Most LLM proxies route based on the model name you ask for. HiWay routes based on what your prompt actually needs. The decision is made by a deterministic CPU-only scoring engine in less than a millisecond - no second LLM call, no model in the loop, no surprise latency.

The seven analyzers

Each request runs through seven independent analyzers, each producing a score between 0 and 1. The weighted sum gives a complexity score, which maps to a tier (light, standard, heavy).
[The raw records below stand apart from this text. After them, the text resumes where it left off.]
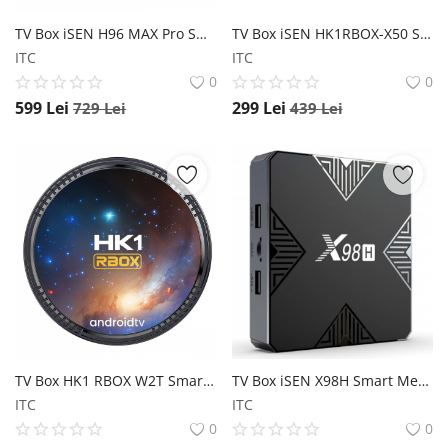
TV Box iSEN H96 MAX Pro Smart Media Player, 8K, 8GB RAM, 128GB ROM, RK3566 QuadCore, Android 11, Telecomanda cu giroscop si comanda vocala iSEN
TV Box iSEN HK1RBOX-X50 Smart Media Player, Negru, 4K, 4GB RAM, 32GB ROM, Android 14, Amlogic S905A Quad Core A55, Control Vocal, Bluetooth 5.0 iSEN
ITC
ITC
0
0
599
Lei
299
Lei
729
Lei
439
Lei
TV Box HK1 RBOX W2T Smart, 4K, Android 11, 2GB RAM, 16GB ROM, quad core ARM Cortex A35, control vocal 2.4G, Netflix,Hulu,Flixster, Youtube HK1 RBOX
TV Box iSEN X98H Smart Media Player Negru, 4K, 4GB RAM, 32GB ROM, Android 12, Allwinner H618 Quad Core A53, Ethernet 100m, Bt 5.0 iSEN
ITC
ITC
0
0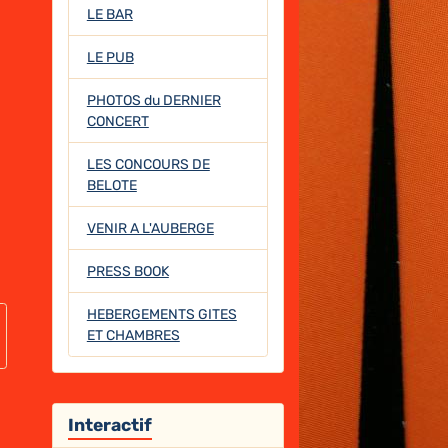
LE BAR
LE PUB
PHOTOS du DERNIER
CONCERT
LES CONCOURS DE
BELOTE
VENIR A L'AUBERGE
PRESS BOOK
HEBERGEMENTS GITES
ET CHAMBRES
Interactif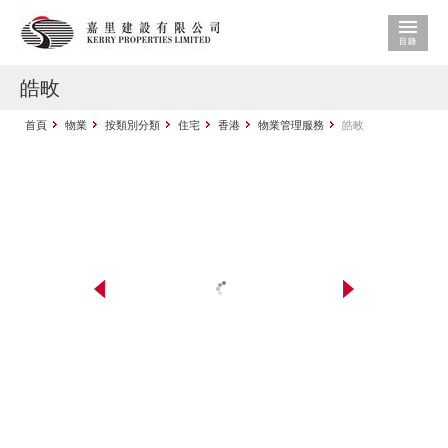
皓畋
首頁
物業
按類別分類
住宅
香港
物業管理服務
皓畋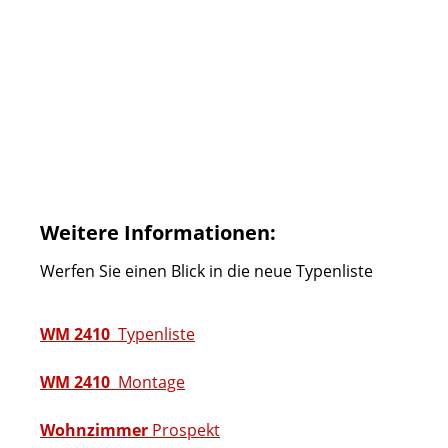
Weitere Informationen:
Werfen Sie einen Blick in die neue Typenliste
WM 2410
Typenliste
WM 2410
Montage
Wohnzimmer
Prospekt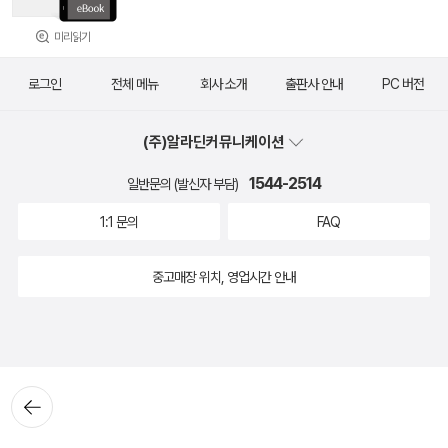
미리읽기
로그인
전체 메뉴
회사 소개
출판사 안내
PC 버전
(주)알라딘커뮤니케이션
1544-2514
일반문의 (발신자 부담)
1:1 문의
FAQ
중고매장 위치, 영업시간 안내
뒤로가
기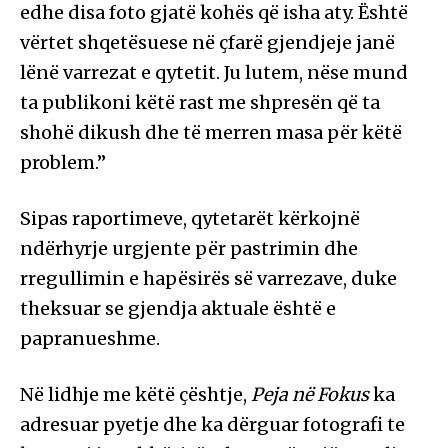
edhe disa foto gjatë kohës që isha aty. Është
vërtet shqetësuese në çfarë gjendjeje janë
lënë varrezat e qytetit. Ju lutem, nëse mund
ta publikoni këtë rast me shpresën që ta
shohë dikush dhe të merren masa për këtë
problem.”
Sipas raportimeve, qytetarët kërkojnë
ndërhyrje urgjente për pastrimin dhe
rregullimin e hapësirës së varrezave, duke
theksuar se gjendja aktuale është e
papranueshme.
Në lidhje me këtë çështje,
Peja në Fokus
ka
adresuar pyetje dhe ka dërguar fotografi te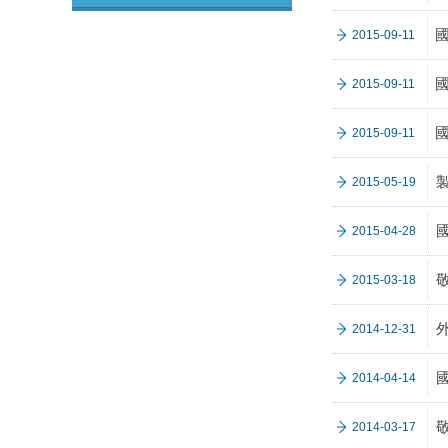
2015-09-11
2015-09-11
2015-09-11
製
2015-05-19
2015-04-28
敬
2015-03-18
外
2014-12-31
2014-04-14
2014-03-17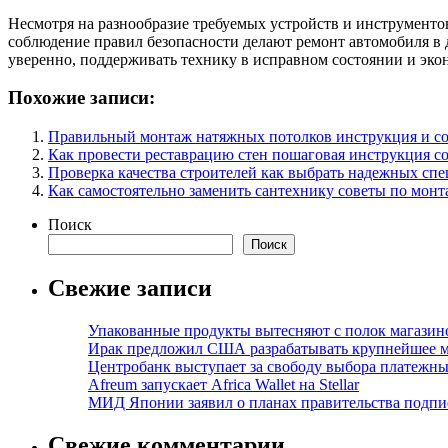
Несмотря на разнообразие требуемых устройств и инструментов
соблюдение правил безопасности делают ремонт автомобиля в 
уверенно, поддерживать технику в исправном состоянии и эко
Похожие записи:
Правильный монтаж натяжных потолков инструкция и со
Как провести реставрацию стен пошаговая инструкция с
Проверка качества строителей как выбрать надежных сп
Как самостоятельно заменить сантехнику советы по мон
Поиск
Поиск
Свежие записи
Упакованные продукты вытесняют с полок магазино
Ирак предложил США разрабатывать крупнейшее 
Центробанк выступает за свободу выбора платежны
Afreum запускает Africa Wallet на Stellar
МИД Японии заявил о планах правительства подпи
Свежие комментарии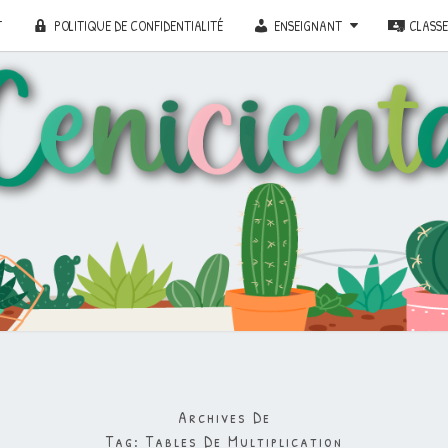
T
POLITIQUE DE CONFIDENTIALITÉ
ENSEIGNANT
CLASS
Archives De
Tag:
Tables De Multiplication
Intent - greeting, simple question, confirmation, action request, expert query…
Complexity - number of constraints, structured output requirements, multi-step instructions
Tools - presence of function/tool definitions and how many
System prompt - length and density (a 4 K-token system prompt usually means an agent context)
Code presence - does the user attach code blocks, mention file paths, talk about debugging?
Domain - finance, medical, legal, security, etc. → bumps to a higher tier
Conversation context - total tokens already exchanged, depth of the conversation

From score to tier

Four tiers, in ascending capability/cost order: ultra-light → light → standard → heavy. The ultra-light tier (added 2026-05-03) catches single-shot trivial tasks - classification, sentiment scoring, JSON extraction, keyword pulls, parsing - where a 10x-cheaper model gives the same answer. Anything multi-turn, anything with a complexity cue (reasoning, code, tools), and anything with > 600-char prompt or > 500 tokens of context skips ultra-light and lands at least on light.

Tier cheatsheet

Tier	Use case	Reference model	Cost / M tokens (in)
Ultra-light	Classification, sentiment, parsing, JSON extract	Gemini 2.5 Flash Lite	$0.10
Light	Conversational simple, multi-turn chat	Claude Haiku 4.5	$1.00
Standard	Production workhorse, summarization, RAG	Claude Sonnet 4.6	$3.00
Heavy	Complex reasoning, code generation, agents	Claude Opus 4.7	$5.00

From tier to provider

Once HiWay knows the tier, it picks the actual model based on your settings: which providers you enabled in Settings → Providers and your routing profile (Budget / Balanced / Quality). The resolver looks at every model that matches the tier across your enabled providers and picks one according to the strategy.

Routing profile cheatsheet

Profile	Selection strategy	Typical winner for the light tier
Budget	Cheapest input price	Mistral Small ($0.10/M)
Balanced	Best quality / dollar ratio	Claude Haiku 4.5 ($0.80/M, quality 60)
Quality	Highest quality_score	Claude Haiku 4.5

Override anything

Set model to a fully-qualified id (e.g. "anthropic/claude-haiku-4-5", "openai/gpt-4o") to bypass scoring and pin the request to that model. Use "auto" to let the router decide.

Why ultra-light matters

A typical agent codebase has ~30-40% of its calls going to dispatch / classification / one-line transforms ("is this prompt safe?", "extract the author from this email", "label this support ticket"). Routing those to Gemini Flash Lite at $0.10/M instead of Haiku at $1/M is a flat 10x cost reduction on that slice - adds 3-5 percentage points of overall savings on top of the multi-tier router. The narrow gate (no complexity cues, short prompt, single turn) keeps quality intact.